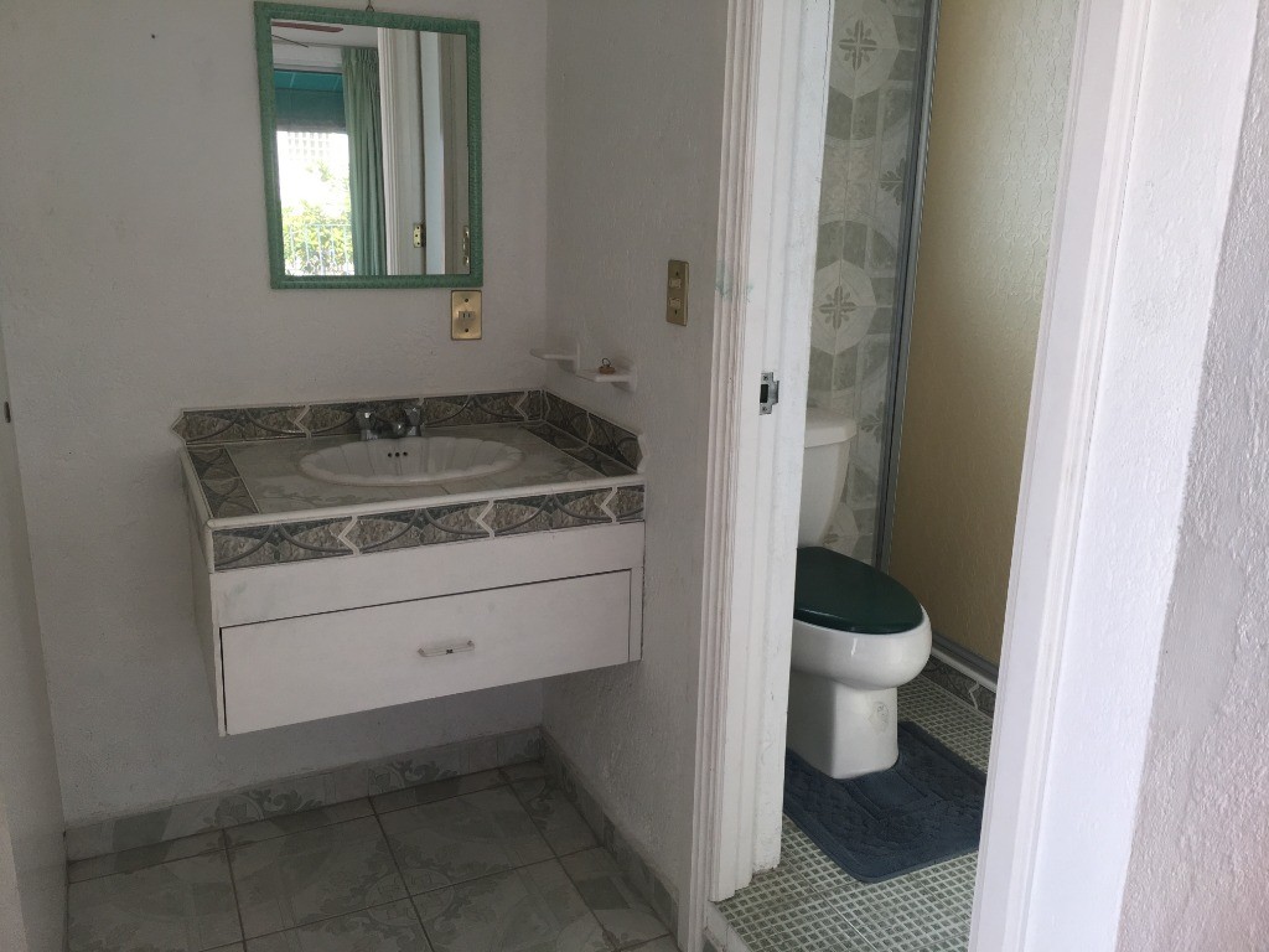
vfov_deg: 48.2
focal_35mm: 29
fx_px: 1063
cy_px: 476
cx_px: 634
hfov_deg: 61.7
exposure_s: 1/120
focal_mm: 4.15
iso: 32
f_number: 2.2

---

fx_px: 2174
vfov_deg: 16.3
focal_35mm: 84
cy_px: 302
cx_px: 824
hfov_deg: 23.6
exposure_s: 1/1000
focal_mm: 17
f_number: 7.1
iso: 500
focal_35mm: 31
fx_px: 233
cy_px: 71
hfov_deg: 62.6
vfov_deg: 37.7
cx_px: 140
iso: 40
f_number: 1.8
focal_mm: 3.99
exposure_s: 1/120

* _TASK STATEMENT_: From the records above, retype only the lines starting at the line that contains "focal_35mm: 29" and ending at the line that contains "f_number: 2.2", both included.

* _TASK RESPONSE_:
focal_35mm: 29
fx_px: 1063
cy_px: 476
cx_px: 634
hfov_deg: 61.7
exposure_s: 1/120
focal_mm: 4.15
iso: 32
f_number: 2.2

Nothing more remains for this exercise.